══ Records supplied

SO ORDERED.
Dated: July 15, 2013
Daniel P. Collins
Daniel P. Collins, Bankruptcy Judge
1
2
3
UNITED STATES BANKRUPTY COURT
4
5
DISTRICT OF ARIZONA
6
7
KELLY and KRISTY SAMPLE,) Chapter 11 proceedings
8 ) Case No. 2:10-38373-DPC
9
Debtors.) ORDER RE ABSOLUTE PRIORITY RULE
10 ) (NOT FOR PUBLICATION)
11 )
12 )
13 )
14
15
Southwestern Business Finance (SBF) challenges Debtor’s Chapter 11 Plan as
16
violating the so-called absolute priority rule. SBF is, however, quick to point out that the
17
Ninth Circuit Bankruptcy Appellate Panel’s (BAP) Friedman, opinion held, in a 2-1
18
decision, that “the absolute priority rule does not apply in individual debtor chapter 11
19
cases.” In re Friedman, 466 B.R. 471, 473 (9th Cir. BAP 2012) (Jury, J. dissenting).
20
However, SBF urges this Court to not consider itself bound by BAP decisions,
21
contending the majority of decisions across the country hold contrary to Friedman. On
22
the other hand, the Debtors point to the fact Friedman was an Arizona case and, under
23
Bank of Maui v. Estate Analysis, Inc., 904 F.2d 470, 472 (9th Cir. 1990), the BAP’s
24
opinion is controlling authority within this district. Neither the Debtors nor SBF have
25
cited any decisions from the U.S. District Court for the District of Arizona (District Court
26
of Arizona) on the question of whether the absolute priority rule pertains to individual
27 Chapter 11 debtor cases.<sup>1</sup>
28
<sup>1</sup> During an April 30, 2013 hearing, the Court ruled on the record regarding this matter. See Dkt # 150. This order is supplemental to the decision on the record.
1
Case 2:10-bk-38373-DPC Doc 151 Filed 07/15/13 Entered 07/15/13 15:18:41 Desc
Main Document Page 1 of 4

════
══ Records supplied

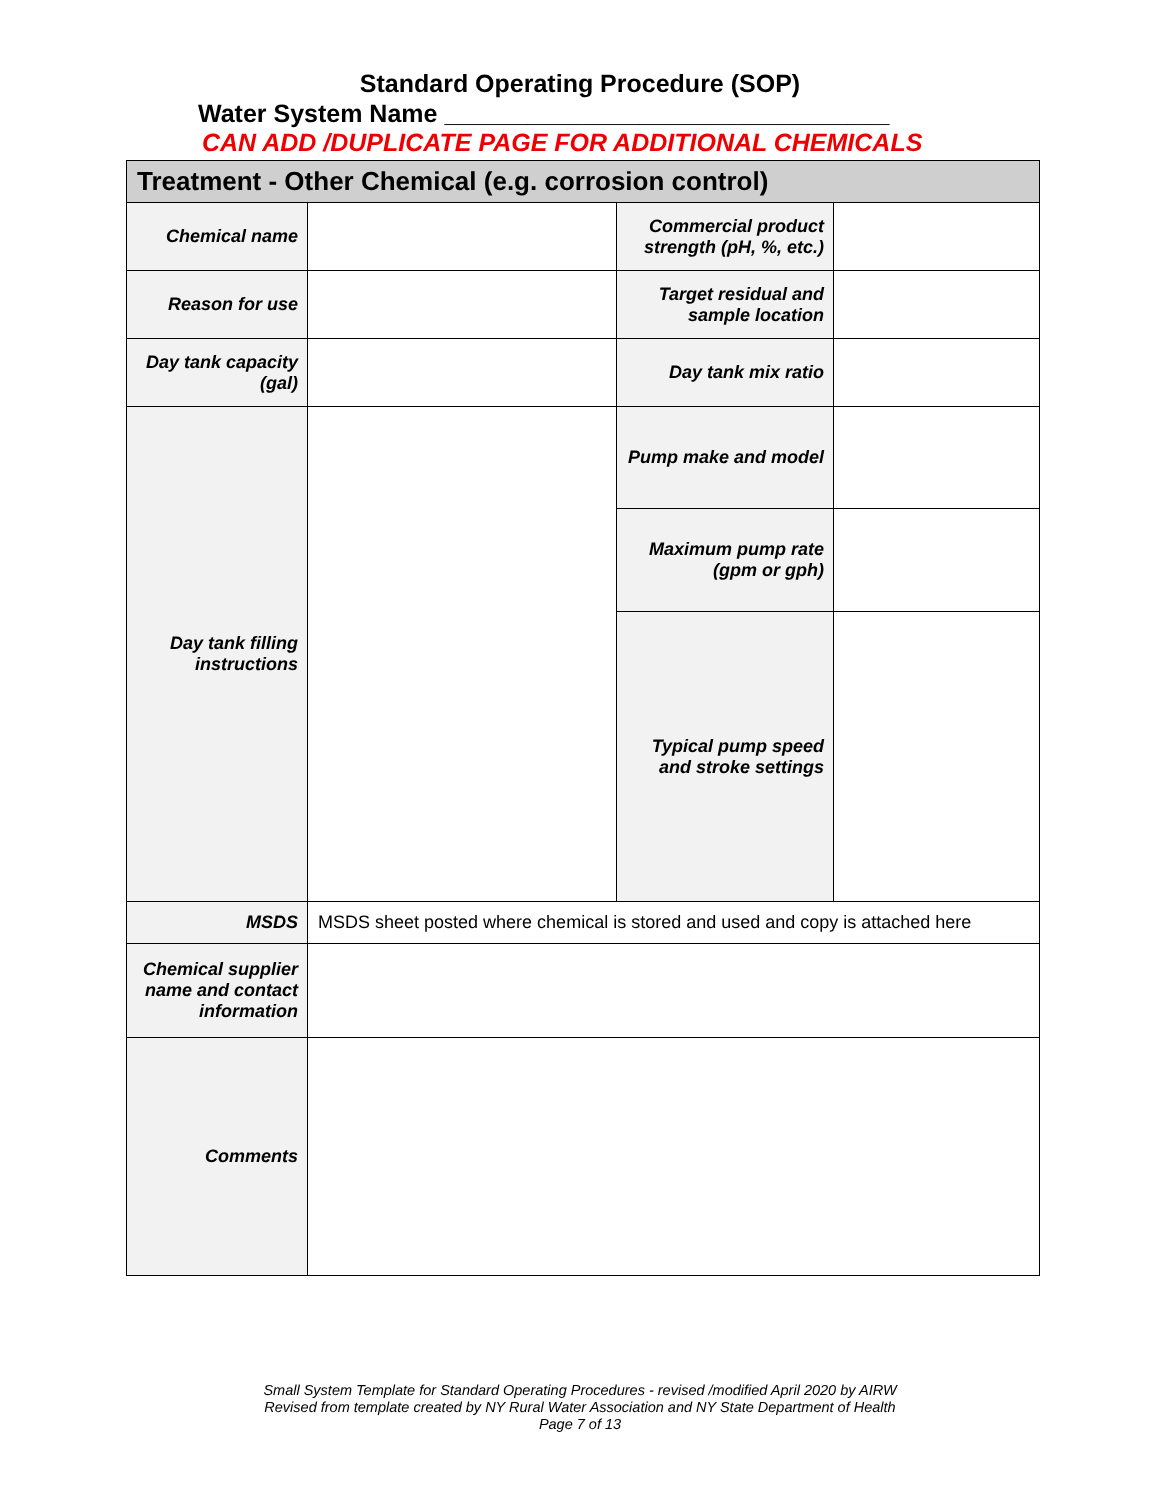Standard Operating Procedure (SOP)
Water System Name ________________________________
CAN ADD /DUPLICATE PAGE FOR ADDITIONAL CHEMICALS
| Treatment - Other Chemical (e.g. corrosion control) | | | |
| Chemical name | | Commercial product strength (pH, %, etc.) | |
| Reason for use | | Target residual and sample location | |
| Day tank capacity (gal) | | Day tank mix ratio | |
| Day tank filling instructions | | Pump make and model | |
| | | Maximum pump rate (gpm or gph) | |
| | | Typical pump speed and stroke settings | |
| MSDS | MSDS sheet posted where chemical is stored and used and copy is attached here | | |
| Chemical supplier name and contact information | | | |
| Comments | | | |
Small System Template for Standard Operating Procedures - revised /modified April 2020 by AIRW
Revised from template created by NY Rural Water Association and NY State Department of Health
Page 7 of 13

════
══ Records supplied

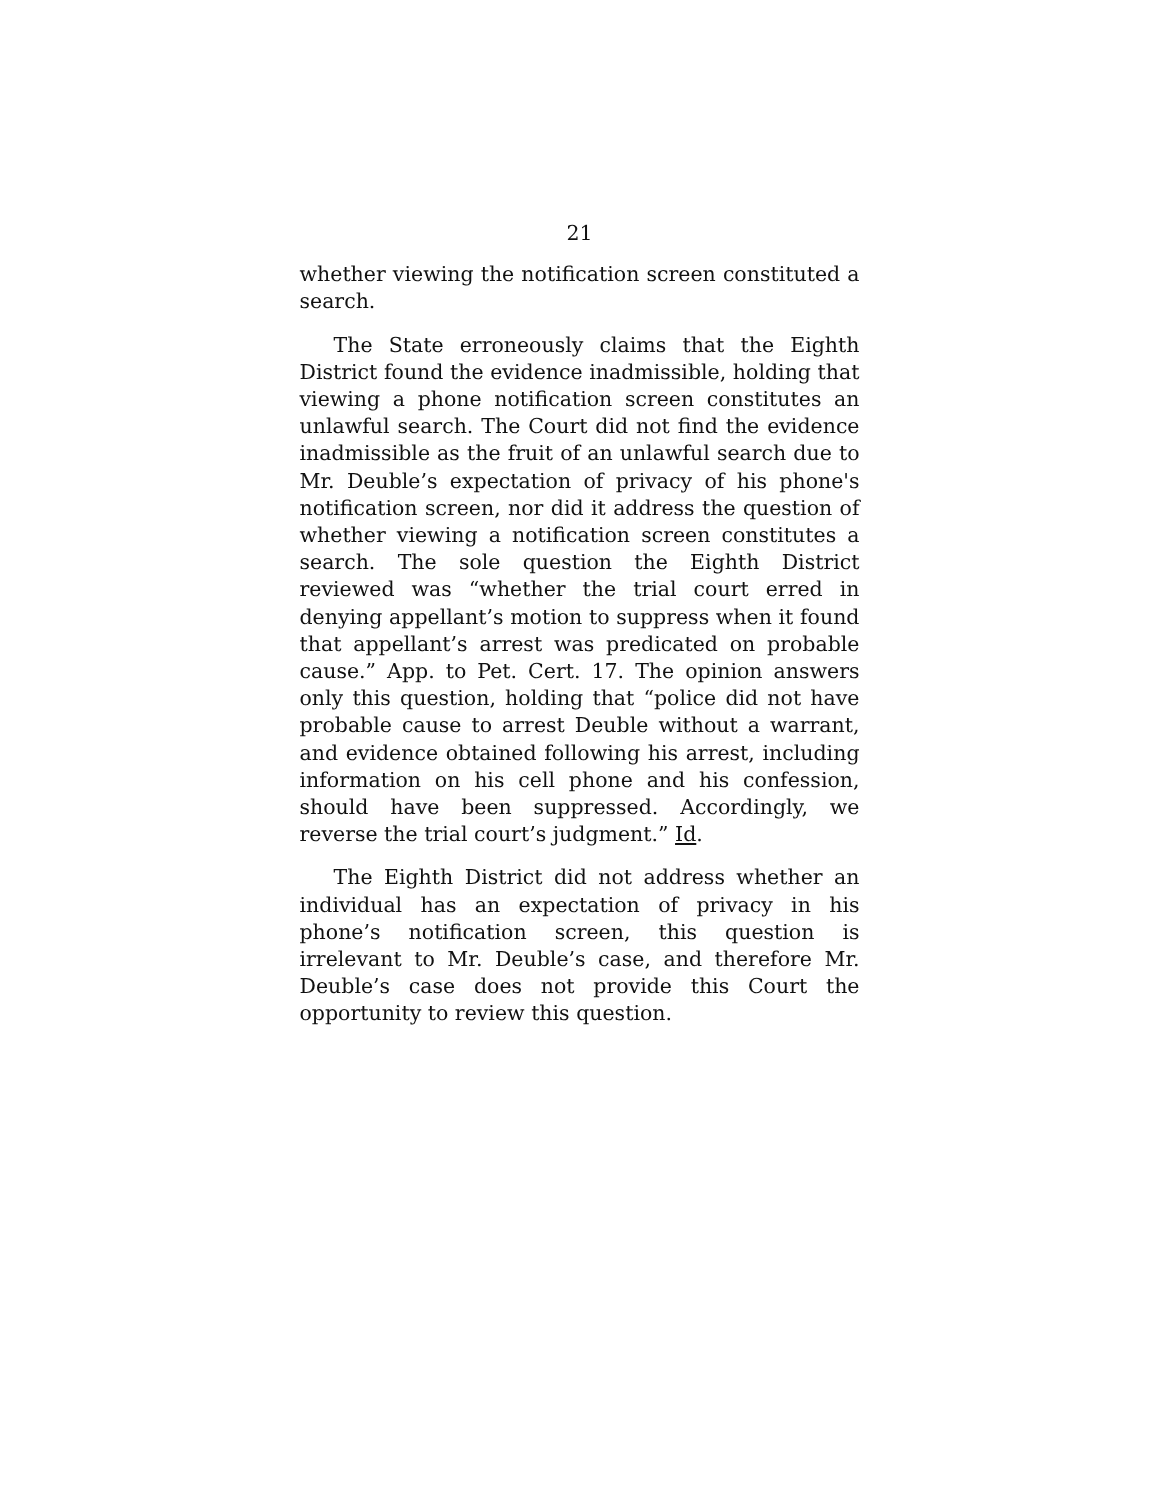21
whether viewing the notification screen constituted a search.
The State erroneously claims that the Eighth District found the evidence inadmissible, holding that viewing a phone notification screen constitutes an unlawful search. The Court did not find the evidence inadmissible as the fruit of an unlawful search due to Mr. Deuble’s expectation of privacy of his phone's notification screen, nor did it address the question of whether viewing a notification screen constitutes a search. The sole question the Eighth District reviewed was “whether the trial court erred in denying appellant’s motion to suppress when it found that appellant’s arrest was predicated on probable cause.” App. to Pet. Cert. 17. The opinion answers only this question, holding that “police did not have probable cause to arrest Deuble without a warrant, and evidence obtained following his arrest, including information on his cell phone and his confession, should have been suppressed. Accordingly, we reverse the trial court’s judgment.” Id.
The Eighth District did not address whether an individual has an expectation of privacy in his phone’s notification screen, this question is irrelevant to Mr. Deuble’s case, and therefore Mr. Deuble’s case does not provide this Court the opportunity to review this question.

════

» Instructions to follow:
Here the output must be the lines above from the line with "Small System Template" to the line with "Page 7 of 13", both included, duplicated word for word and nothing else.

» Completed exercise:
Small System Template for Standard Operating Procedures - revised /modified April 2020 by AIRW
Revised from template created by NY Rural Water Association and NY State Department of Health
Page 7 of 13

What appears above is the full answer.